Exercise objective:
Search the records for the string "SECT" and copy every line where it turns up.

Records for processing:

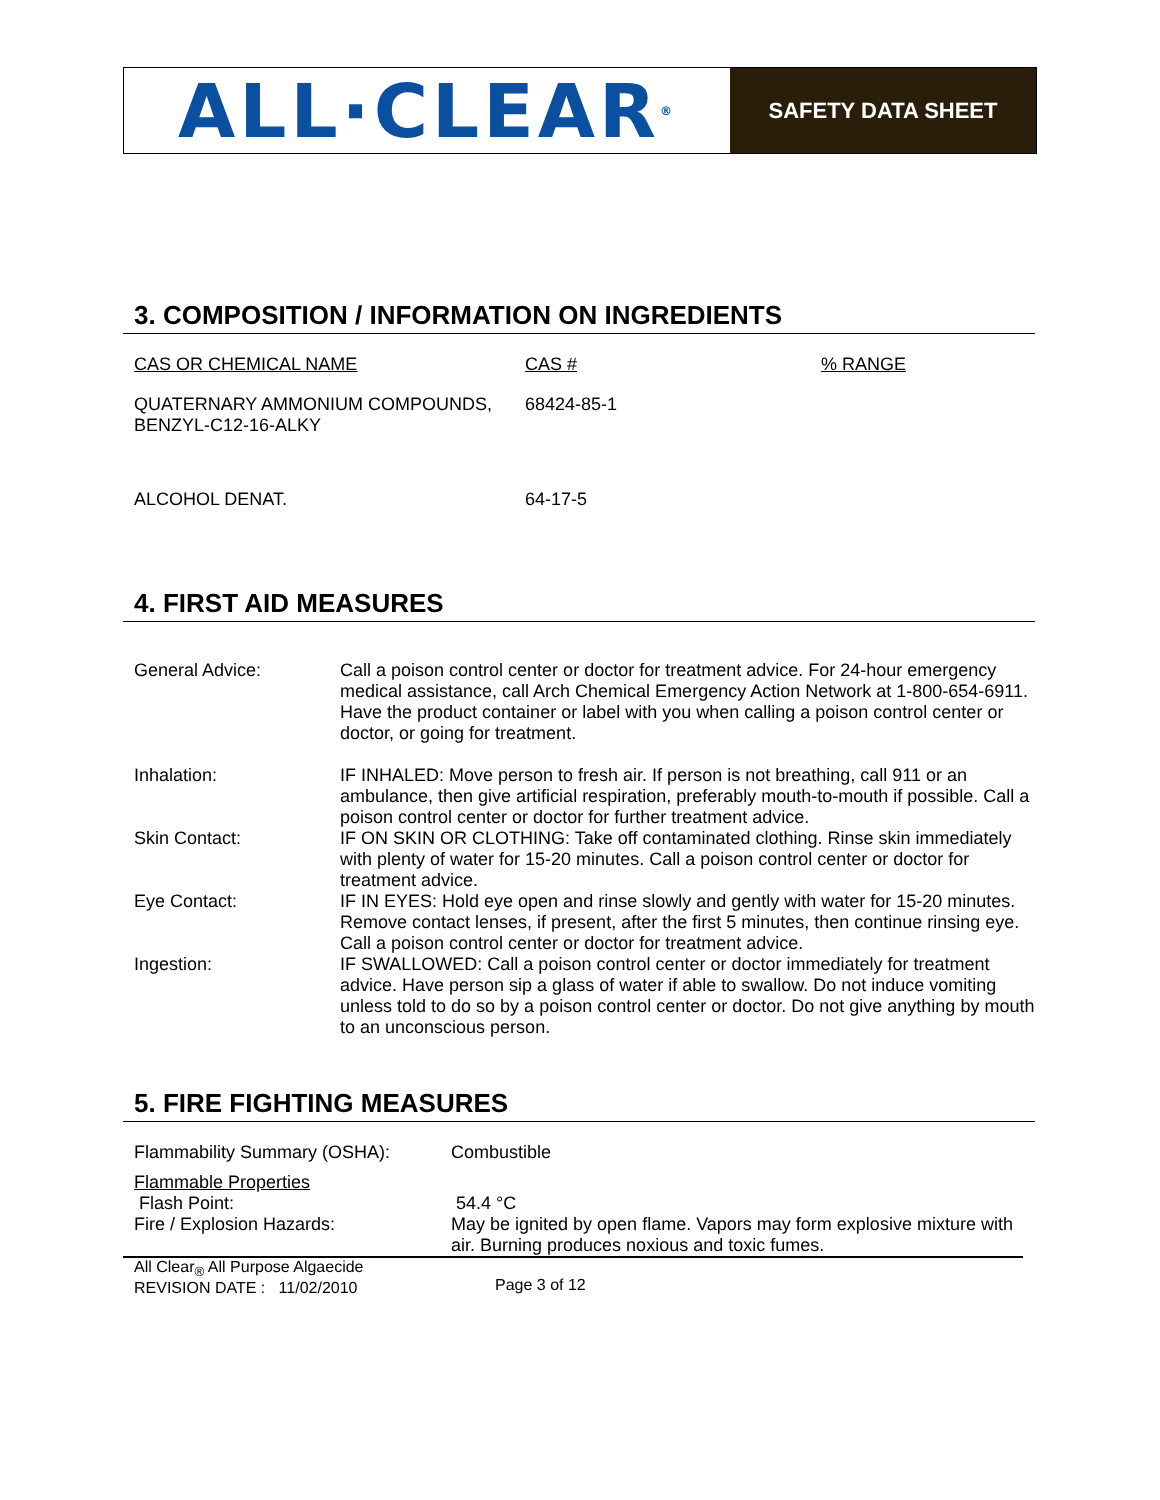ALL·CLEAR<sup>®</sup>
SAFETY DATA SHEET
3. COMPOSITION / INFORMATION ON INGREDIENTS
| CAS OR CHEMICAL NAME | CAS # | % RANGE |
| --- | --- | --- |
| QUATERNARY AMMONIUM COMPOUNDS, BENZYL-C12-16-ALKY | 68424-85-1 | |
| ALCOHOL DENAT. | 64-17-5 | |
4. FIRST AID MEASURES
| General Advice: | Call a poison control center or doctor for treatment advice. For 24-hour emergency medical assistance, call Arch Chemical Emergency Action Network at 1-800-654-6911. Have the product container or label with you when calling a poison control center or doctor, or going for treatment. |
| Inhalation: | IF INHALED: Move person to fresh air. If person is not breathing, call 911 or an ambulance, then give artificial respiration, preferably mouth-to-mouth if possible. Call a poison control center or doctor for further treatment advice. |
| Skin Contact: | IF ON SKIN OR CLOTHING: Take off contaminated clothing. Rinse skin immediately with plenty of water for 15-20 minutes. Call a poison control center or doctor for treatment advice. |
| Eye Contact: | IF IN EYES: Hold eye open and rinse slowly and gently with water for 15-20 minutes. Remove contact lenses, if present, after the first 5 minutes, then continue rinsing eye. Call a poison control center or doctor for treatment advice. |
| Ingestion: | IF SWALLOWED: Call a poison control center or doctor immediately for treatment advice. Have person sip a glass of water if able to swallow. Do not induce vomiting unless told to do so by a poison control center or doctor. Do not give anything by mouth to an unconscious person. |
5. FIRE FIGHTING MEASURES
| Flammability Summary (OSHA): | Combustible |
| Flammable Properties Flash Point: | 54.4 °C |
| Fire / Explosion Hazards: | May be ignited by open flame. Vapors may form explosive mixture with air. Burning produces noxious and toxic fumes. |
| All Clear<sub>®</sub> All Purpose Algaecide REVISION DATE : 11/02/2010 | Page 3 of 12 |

* * *

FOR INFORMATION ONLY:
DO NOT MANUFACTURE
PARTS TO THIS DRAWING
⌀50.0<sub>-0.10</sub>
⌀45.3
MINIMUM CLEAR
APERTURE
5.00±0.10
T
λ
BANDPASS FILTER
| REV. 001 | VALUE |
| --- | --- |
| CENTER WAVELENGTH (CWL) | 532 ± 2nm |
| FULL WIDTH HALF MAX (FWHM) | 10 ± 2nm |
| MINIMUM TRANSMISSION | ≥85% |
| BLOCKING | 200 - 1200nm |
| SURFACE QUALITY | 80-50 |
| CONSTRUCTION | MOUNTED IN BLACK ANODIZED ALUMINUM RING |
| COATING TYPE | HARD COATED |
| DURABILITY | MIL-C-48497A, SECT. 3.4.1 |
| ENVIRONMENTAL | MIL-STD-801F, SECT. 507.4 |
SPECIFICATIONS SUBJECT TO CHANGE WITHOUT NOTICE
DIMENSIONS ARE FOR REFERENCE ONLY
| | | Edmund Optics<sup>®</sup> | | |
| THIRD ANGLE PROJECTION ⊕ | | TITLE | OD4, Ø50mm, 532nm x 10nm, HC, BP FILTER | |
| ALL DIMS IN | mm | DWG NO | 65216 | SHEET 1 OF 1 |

Written reply:
| DURABILITY | MIL-C-48497A, SECT. 3.4.1 |
| ENVIRONMENTAL | MIL-STD-801F, SECT. 507.4 |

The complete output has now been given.